Reactions: Like 1 | Agree 2


----------



## Scott C. (Apr 4, 2016)

Haksilence said:


> So why do people do it, and defend doing it?


Because they're available as feeders, and further vary the diet of their pets. They defend doing it because some folks feel the need to tell them they shouldn't for an assortment of bogus and/or self righteous reasons.

Personally, it's rare if at all. Too messy.


----------



## Exoskeleton Invertebrates (Apr 4, 2016)

Chris LXXIX said:


> I wasn't talking about you, Jose, but in general. Those people aren't like you. You know what you are doing, those people not. They just enjoy cruelty, and (combining their voyeuristic feelings with YT) those are a very bad example for other people, including (especially) those in good faith who wants to move their first steps in the hobby.
> 
> Take care Jose, man


 Oh I know you weren't talking about me. I do understand where your coming from since I do know how aggressive the kill can be. My Acanthoscurria sp. "Brocklehursti" went nuts over her mice it was a violent kill, it was the worse I ever seen. The best part about though she is over 7" inches and she consumed everything.

Reactions: Like 1


----------



## Chris LXXIX (Apr 4, 2016)

Another point of view i want to discuss with you people, involving this issue.

So, here a lovely Spring is arrived... there's more or less 64 F outside. I have noticed, among the others, my 0.1 _P.murinus _busy with "Spring" cleaning, she kicked out a molt, bulldozing everything (i expect a molt soon, she's in pre molt).

She looks "happy", meaning... master at her home. *Secure*. Don't consider the premolt status nor the ethic part for a moment; well, the last thing i want is to put a mouse in her enclosure, and put her into a "life or death territory battle" like happens in the wild.

Reactions: Like 3


----------



## louise f (Apr 4, 2016)

Chris LXXIX said:


> Another point of view i want to discuss with you people, involving this issue.
> 
> So, here a lovely Spring is arrived... there's more or less 64 F outside. I have noticed, among the others, my 0.1 _P.murinus _busy with "Spring" cleaning, she kicked out a molt, bulldozing everything (i expect a molt soon, she's in pre molt).
> 
> She looks "happy", meaning... master at her home. *Secure*. Don't consider the premolt status nor the ethic part for a moment; well, the last thing i want is to put a mouse in her enclosure, and put her into a "life or death territory battle" like happens in the wild.



Ohh Christian my friend,have you not heard that the Ts hormons are going crazy at the spring just like us people

haha

Reactions: Funny 2


----------



## Trenor (Apr 4, 2016)

I don't feed any of my Ts mice (they are too small) and I don't really think I will when they are bigger. I prefer the feeding regimen I currently have. 

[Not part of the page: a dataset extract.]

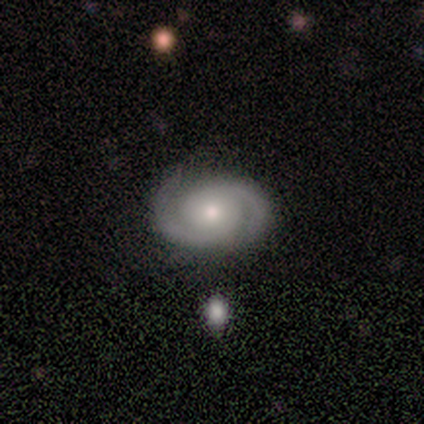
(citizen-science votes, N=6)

As far as using mice/rats for feeders I don't have a problem with it ether way. I know its not a T, but I have a ball python that is pretty old and was fed live mice since he was bought from the pet store. (They didn't have the frozen back then.) Fred will not switch to frozen and we have tried several time to do so. It is a bit irritating to go get him food at the pet store and have people comment on the ethics of live feeders. It is a life cycle and they eat like everything else in nature. 

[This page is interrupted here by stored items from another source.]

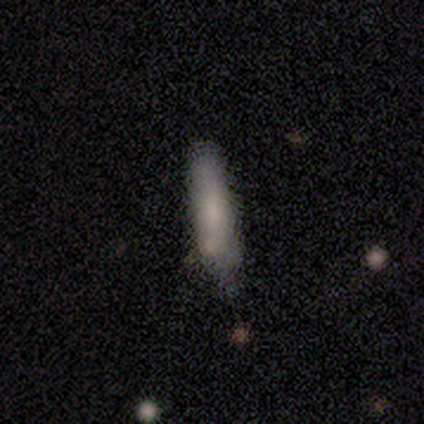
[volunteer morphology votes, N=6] Smooth or featured? smooth (83%)
How rounded? cigar-shaped (100%)
Merging? minor disturbance (60%)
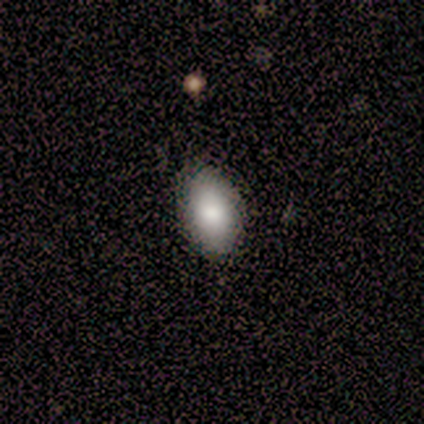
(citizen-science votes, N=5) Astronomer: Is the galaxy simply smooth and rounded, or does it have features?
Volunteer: smooth — 100%.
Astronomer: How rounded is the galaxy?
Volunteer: in between — 100%.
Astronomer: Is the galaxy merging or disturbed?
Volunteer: none — 80%.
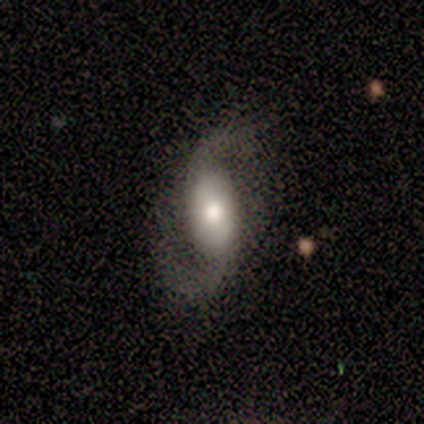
Volunteers were most divided on "spiral winding": loose: 67%, medium: 33%, tight: 0%. More confident: edge-on disk — no (100%); bar — no (100%); spiral arms — yes (100%); spiral arm count — 2 (100%); bulge size — moderate (100%); merging — none (100%); smooth or featured — featured or disk (75%).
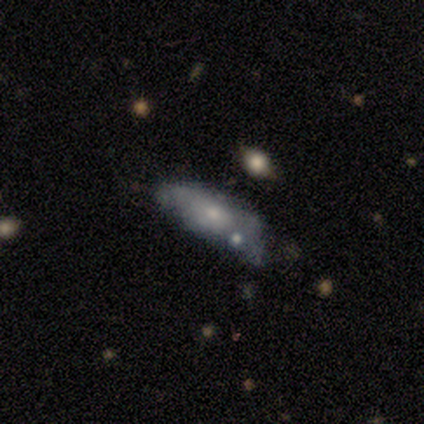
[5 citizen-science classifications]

Anyway I know that last part isn't T related but I thought it might help with the feeder discussion.


----------



## Haksilence (Apr 4, 2016)

Trenor said:


> I don't feed any of my Ts mice (they are too small) and I don't really think I will when they are bigger. I prefer the feeding regimen I currently have.
> 
> As far as using mice/rats for feeders I don't have a problem with it ether way. I know its not a T, but I have a ball python that is pretty old and was fed live mice since he was bought from the pet store. (They didn't have the frozen back then.) Fred will not switch to frozen and we have tried several time to do so. It is a bit irritating to go get him food at the pet store and have people comment on the ethics of live feeders. It is a life cycle and they eat like everything else in nature.
> 
> Anyway I know that last part isn't T related but I thought it might help with the feeder discussion.


Yeah I never had a problem with the ethicality of mice feeders, it is the circle of life after all, but as others have mentioned with tarantulas there is a lot extra going on.


----------



## Exoskeleton Invertebrates (Apr 4, 2016)

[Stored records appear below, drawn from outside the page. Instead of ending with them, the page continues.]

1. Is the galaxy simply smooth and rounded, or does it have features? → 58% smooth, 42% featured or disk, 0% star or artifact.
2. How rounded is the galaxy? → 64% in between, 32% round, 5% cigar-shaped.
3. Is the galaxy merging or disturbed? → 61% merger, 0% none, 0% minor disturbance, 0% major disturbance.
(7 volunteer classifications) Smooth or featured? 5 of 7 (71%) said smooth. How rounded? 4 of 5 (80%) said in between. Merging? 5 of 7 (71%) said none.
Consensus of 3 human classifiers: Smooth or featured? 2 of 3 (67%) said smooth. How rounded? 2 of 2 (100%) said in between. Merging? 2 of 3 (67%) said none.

Well here is my point of view:

Let's just say you have a couple of large females Acanthoscurria geniculata or sp. "Brocklehursti" you acquire a couple of mature males of both species for mating/breeding purposes. Before pairing your females with the males would you feed your females only roaches and crickets or would you feed them a larger yummier prey like a pup rat, mice or even a lizard?

I know what I would do to fatten those hungry females that are notorious of killing the males. I would feed them as much as possible larger prey before pairing them with any of my females.

Reactions: Agree 1


----------



## Haksilence (Apr 4, 2016)

Exoskeleton Invertebrates said:


> Well here is my point of view:
> 
> Let's just say you have a large females Acanthoscurria geniculata or sp. "Brocklehursti" you acquire a couple of mature males for mating/breeding purposes. Before pairing your females with the males would you feed your females only roaches and crickets or would you feed them a larger yummier prey like a pup rat, mice or even a lizard?
> 
> I know what I would do to fatten those hungry females that are notorious of killing the males. I would feed them as much as possible larger prey before pairing them.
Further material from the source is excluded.